Irish Catholic priest, founder of Lia Fáil

John Fahy (8 June 1893 – 19 July 1969) was an Irish priest, republican, agrarian and radical. He is perhaps best known for creating the political party Lia Fáil, a far-right radical agrarian movement and newspaper in which Fahy expressed xenophobic and antisemitic populist views amongst other views. Lia Fáil made national headlines in the early 1960s after some members were arrested for rural agitation but later escaped jail and went on the run, and Fahy aided and abetted them.

==Biography==

===Early life===

Fahy was born in the townland of Burroge, in the parish of Killeenadeema, Loughrea, County Galway. He was one of a number of sons of John Fahy, a strong farmer and fervent member of the Irish National Land League, and Honoria Davock. He was ordained on 28 September 1919, serving in Dundee, Scotland, between 1919 and 1921. He served as the chaplain for a battalion of the Irish Volunteers and involved himself with the Scottish nationalism movement. He supported Terence MacSwiney's fatal hunger strike, and traveled back to Ireland to attend the funeral of Father Michael Griffin in November 1920. He was recalled to the diocese of Clonfert where he served as curate of Eyrecourt, Closetoken and Bullaun from 1921 to 1929.

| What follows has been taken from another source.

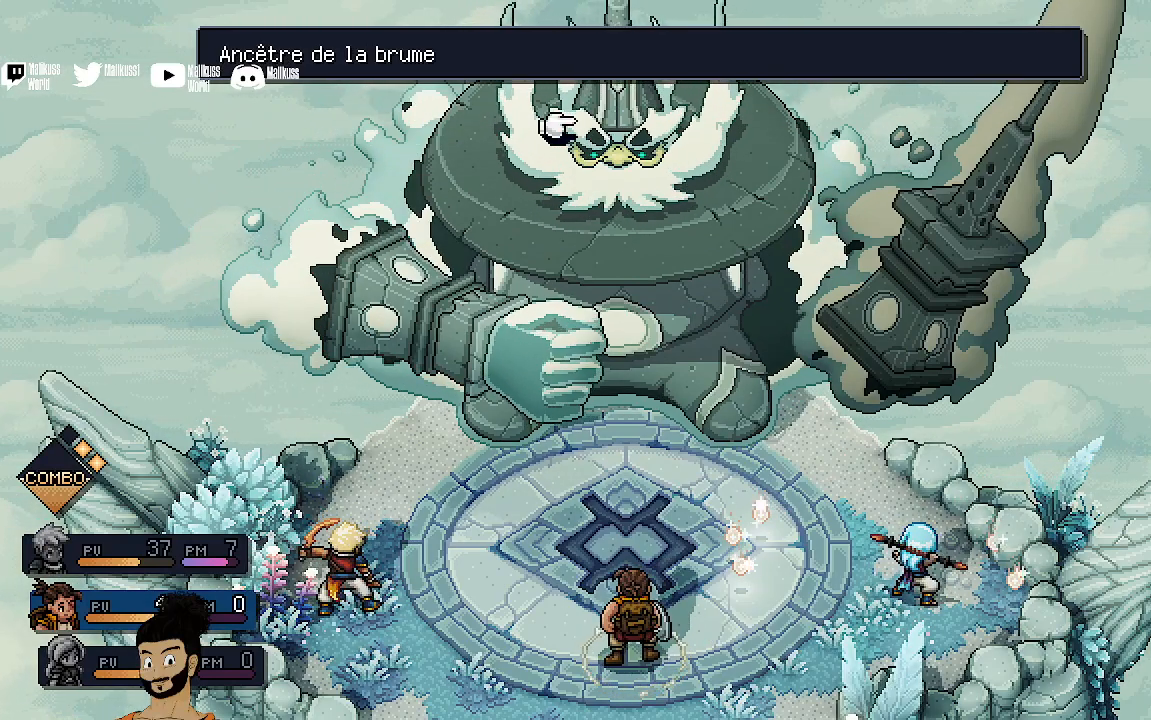
{"buttons": [], "left_stick": "center", "events": []}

From 1928, Fahy became involved with Peadar O'Donnell, who brought his campaign into east Galway. Fahy was arrested in 1929 on charges of obstructing a bailiff rescuing seized cattle. He refused to recognise the court, citing Irish republican legitimatism, and was imprisoned in Galway. This brought him to national attention and raised important church-state issues. Fahy's bishop, John Dignan, invoked privilegium fori, allowing Fahy to submit to him. He was tried and sentenced to seven weeks already served, and released. Bishop Dignan transferred him back to Clostoken, where he would serve until 1932, and forbade him to publicly express political views. It is believed that the republican sympathies of Dignan and Monsignor John Bowes (Fahy's uncle), saved him from more serious consequences, despite Fahy's continued involvement in the IRA.

===Lia Fáil===

In 1945, he was transferred to Lusmagh, County Offaly, where in the late 1950s, he was involved in rural agitation under the banner of Lia Fáil. Farms were burned, cattle seized, and five activists arrested were forcibly freed from Lusmagh Garda station, which led to the Gardaí raiding Fahy's house, an event covered as it happened by a photojournalist which lead to it appearing in national headlines and for the raid to be debated in the Dáil. During this time Fahy was also the write and editor of a newspaper also called Lia Fáil which was sold regionally in which Fahy explained his and Lia Fáil's political views. These views mainly revolved around expelling all foreigners from Irish soil and preventing them from purchasing property in Ireland, as well as plan to build a conscription army of 100,000 men to invade Northern Ireland. Fahy often drifted into societal issues as well though and in the articles of the newspaper expressed his disdain for Women, Jews and Protestants.

Lia Fáil eventually petered out after the ruling Fianna Fáil government began to take an interest in Lia Fáil and took action against them. Similarly, his superiors in the Catholic Church took a dim view of his political agenda and moved him to the parish of Abbey in Galway to quell him. Fahy remained active in Republican circles until his death in 1969.